*** TASK DATA ***

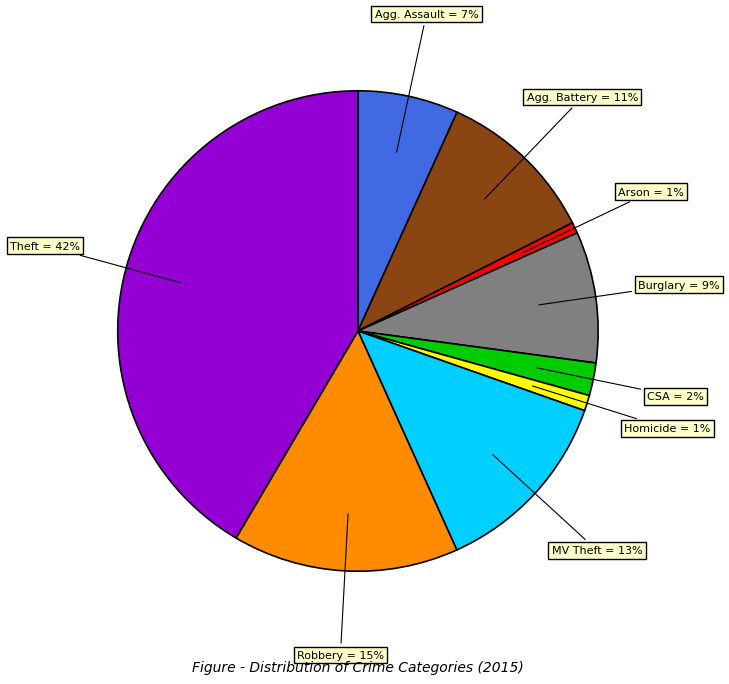

To the nearest percent, what is the difference between the largest and smallest slice percentages?

41%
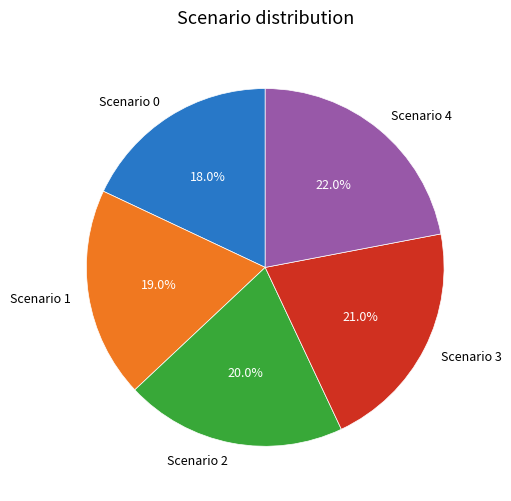

Is it true that Scenario 0 is 18% of the pie?

True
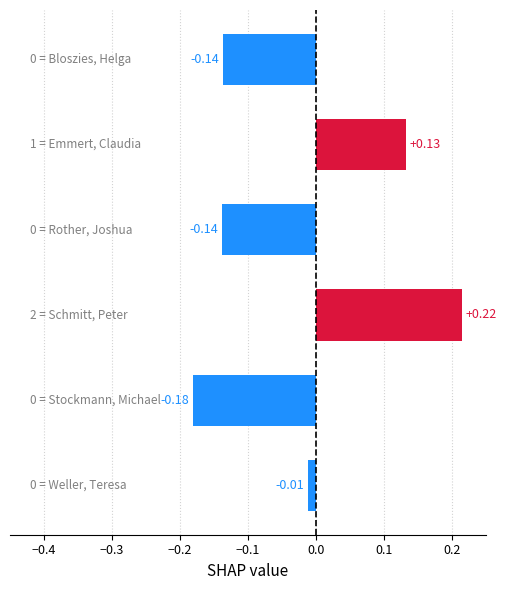

What is the difference between the second highest and second lowest values?

0.3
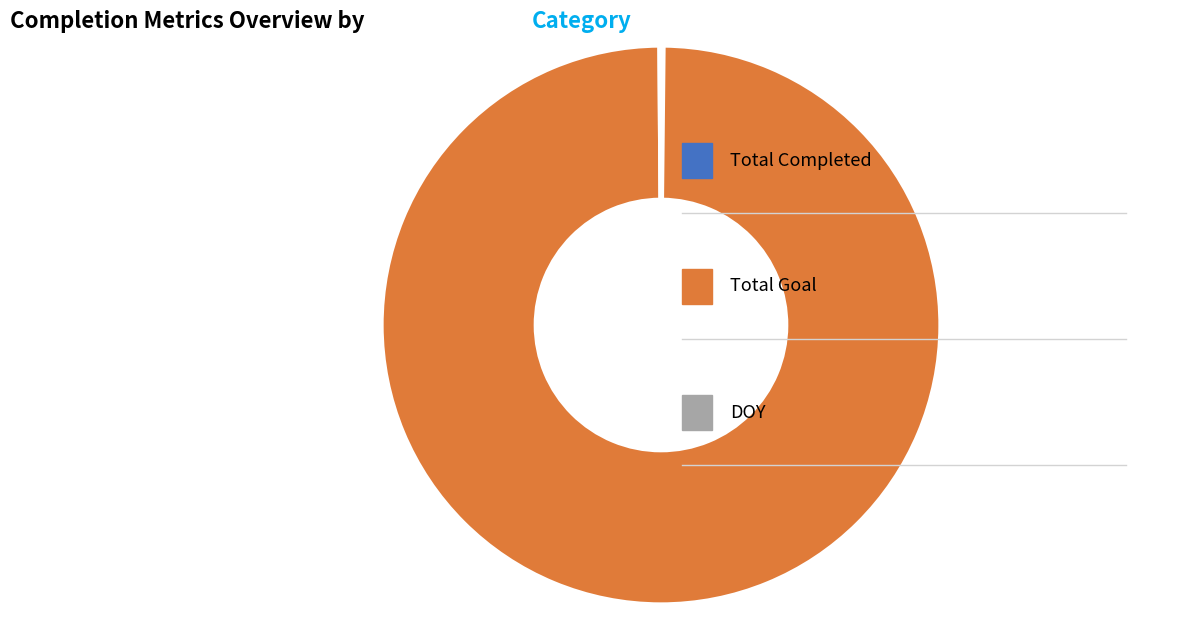

Is there a majority slice in this chart?

Yes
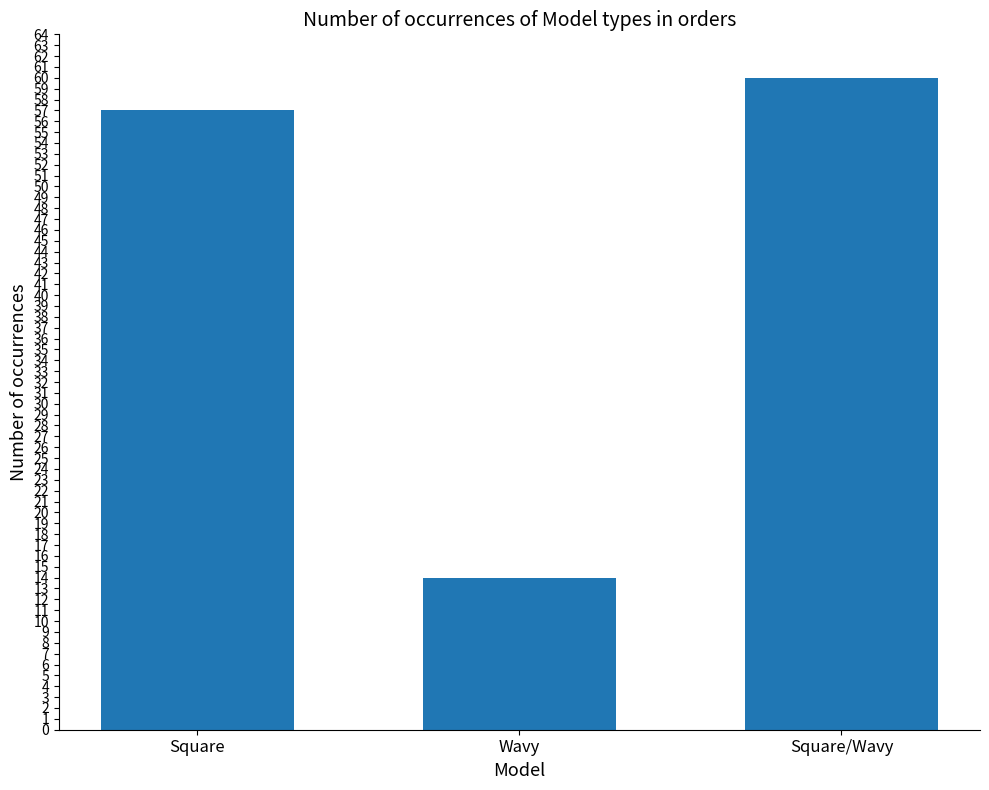

The value at Wavy is 4. True or false?

False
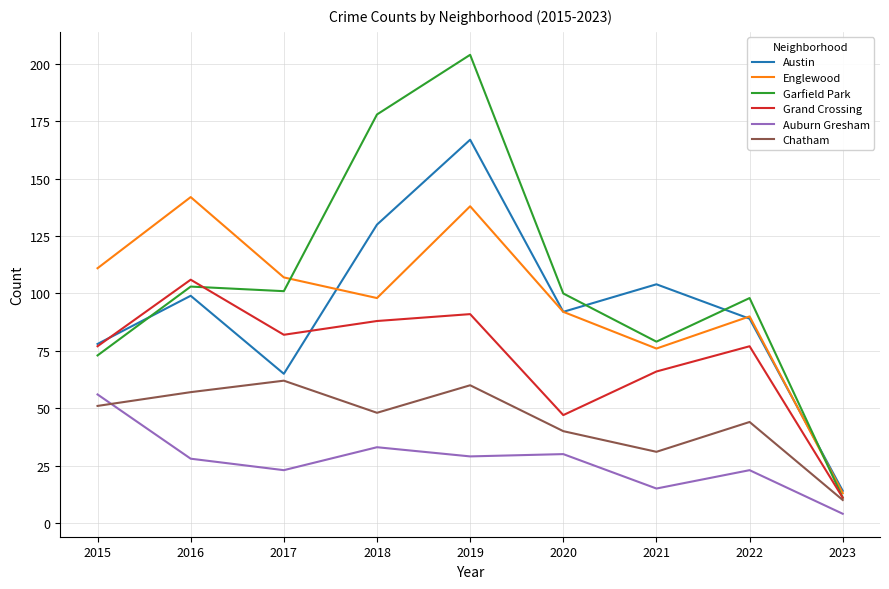

What is the average value of the Auburn Gresham series?

27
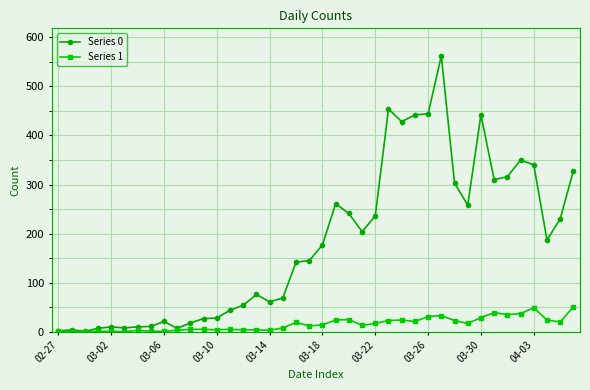

At how many categories does at least one series exceed 133?

22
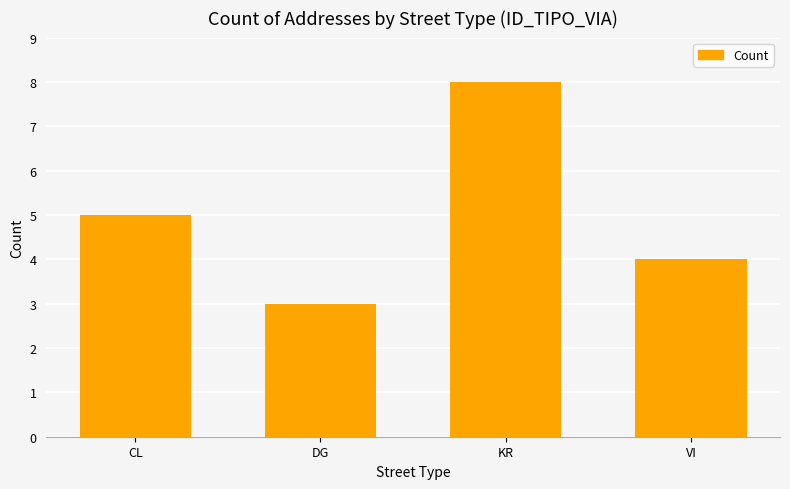

What is the difference between the maximum and minimum values?

5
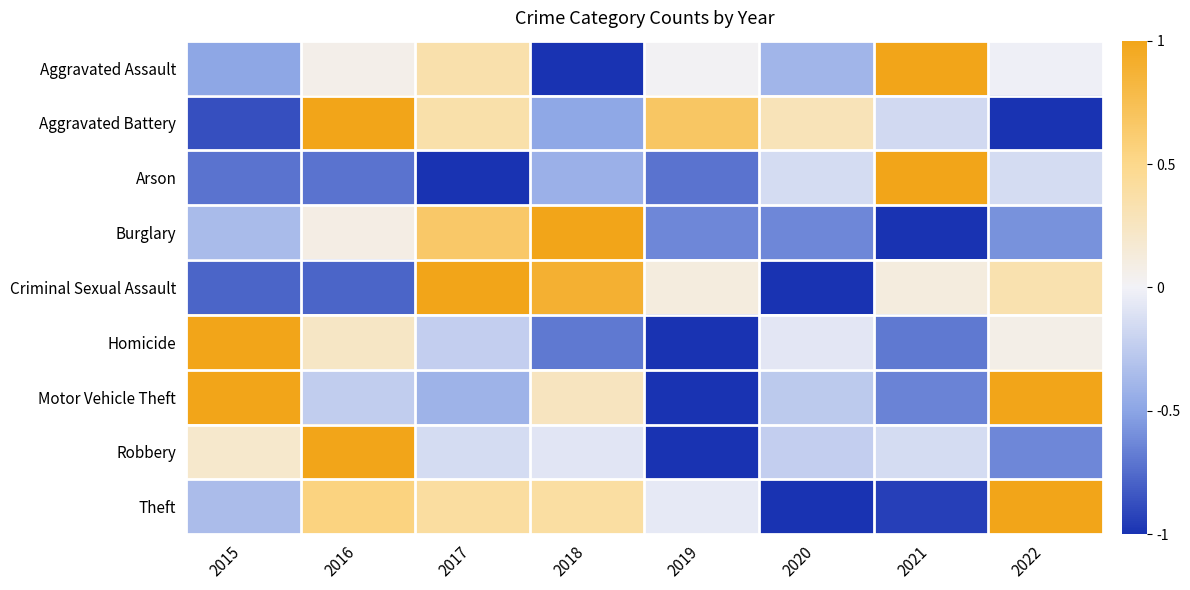

Reading left to right, transcribe all the data shown in this chart.

Aggravated Assault: 2015=-0.5	2016=0.1	2017=0.3	2018=-1.0	2019=0.0	2020=-0.4	2021=1.0	2022=-0.0
Aggravated Battery: 2015=-0.9	2016=1.0	2017=0.4	2018=-0.5	2019=0.7	2020=0.3	2021=-0.2	2022=-1.0
Arson: 2015=-0.7	2016=-0.7	2017=-1.0	2018=-0.4	2019=-0.7	2020=-0.1	2021=1.0	2022=-0.1
Burglary: 2015=-0.4	2016=0.1	2017=0.7	2018=1.0	2019=-0.6	2020=-0.6	2021=-1.0	2022=-0.6
Criminal Sexual Assault: 2015=-0.8	2016=-0.8	2017=1.0	2018=0.9	2019=0.1	2020=-1.0	2021=0.1	2022=0.3
Homicide: 2015=1.0	2016=0.2	2017=-0.2	2018=-0.7	2019=-1.0	2020=-0.1	2021=-0.7	2022=0.1
Motor Vehicle Theft: 2015=1.0	2016=-0.2	2017=-0.4	2018=0.3	2019=-1.0	2020=-0.3	2021=-0.6	2022=1.0
Robbery: 2015=0.2	2016=1.0	2017=-0.1	2018=-0.1	2019=-1.0	2020=-0.2	2021=-0.1	2022=-0.6
Theft: 2015=-0.3	2016=0.5	2017=0.4	2018=0.4	2019=-0.1	2020=-1.0	2021=-0.9	2022=1.0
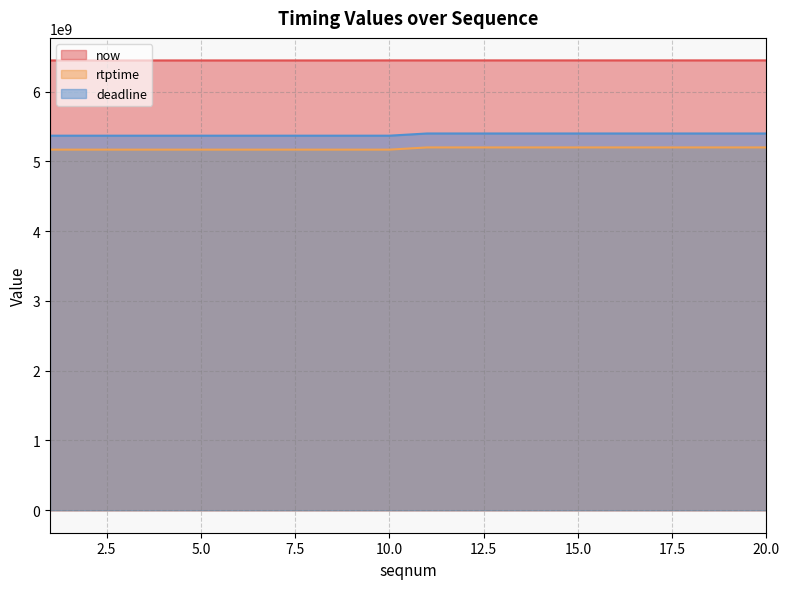

Reading right to left, transcribe all the data shown in this chart.

now: 20=6446321000	19=6446311000	18=6446310000	17=6446309000	16=6446307000	15=6446306000	14=6446305000	13=6446304000	12=6446303000	11=6446301000	10=6446287000	9=6445696000	8=6445694000	7=6445693000	6=6445692000	5=6445690000	4=6445689000	3=6445687000	2=6445685000	1=6445682000
rtptime: 20=5198911111	19=5198911111	18=5198911111	17=5198911111	16=5198911111	15=5198911111	14=5198911111	13=5198911111	12=5198911111	11=5198911111	10=5167288888	9=5167288888	8=5167288888	7=5167288888	6=5167288888	5=5167288888	4=5167288888	3=5167288888	2=5167288888	1=5167288888
deadline: 20=5398911111	19=5398911111	18=5398911111	17=5398911111	16=5398911111	15=5398911111	14=5398911111	13=5398911111	12=5398911111	11=5398911111	10=5367288888	9=5367288888	8=5367288888	7=5367288888	6=5367288888	5=5367288888	4=5367288888	3=5367288888	2=5367288888	1=5367288888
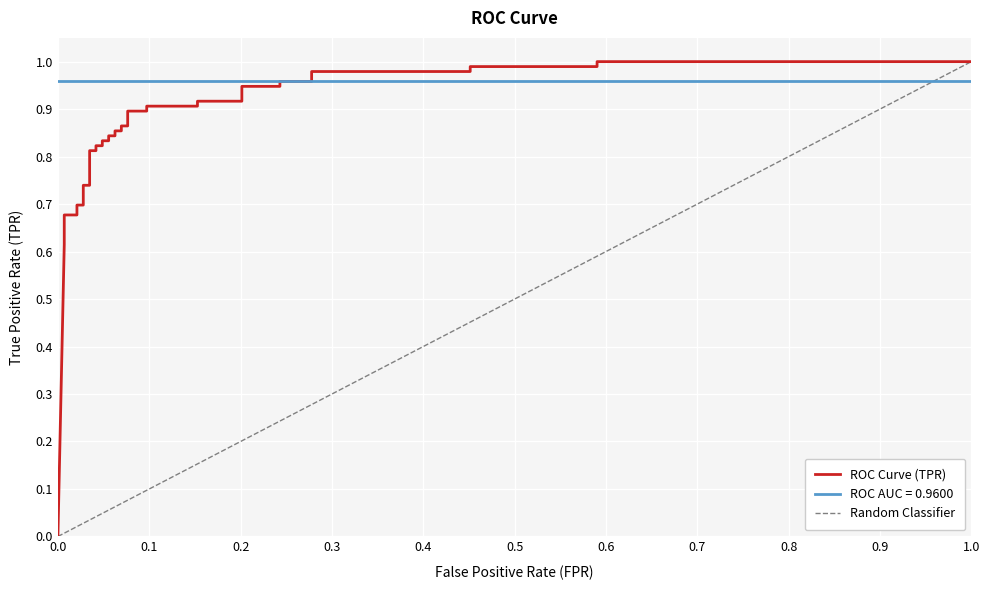

True or false: fpr has a value of 0.0 at roc_auc.

True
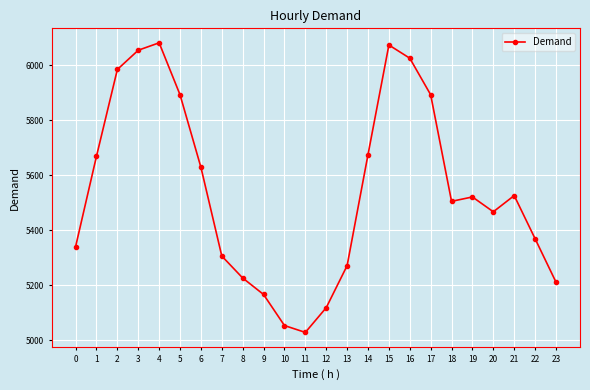

Reading right to left, list all the values displayed in this chart.

5211	5369	5526	5467	5521	5505	5893	6026	6074	5675	5271	5118	5028	5053	5166	5226	5306	5629	5893	6082	6055	5985	5669	5340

*** End of TASK DATA ***

JOB: Tally the lines in the rows above that contain the string "chart", matching case exactly, and give only the count.

SOLUTION TO THIS EXERCISE: 4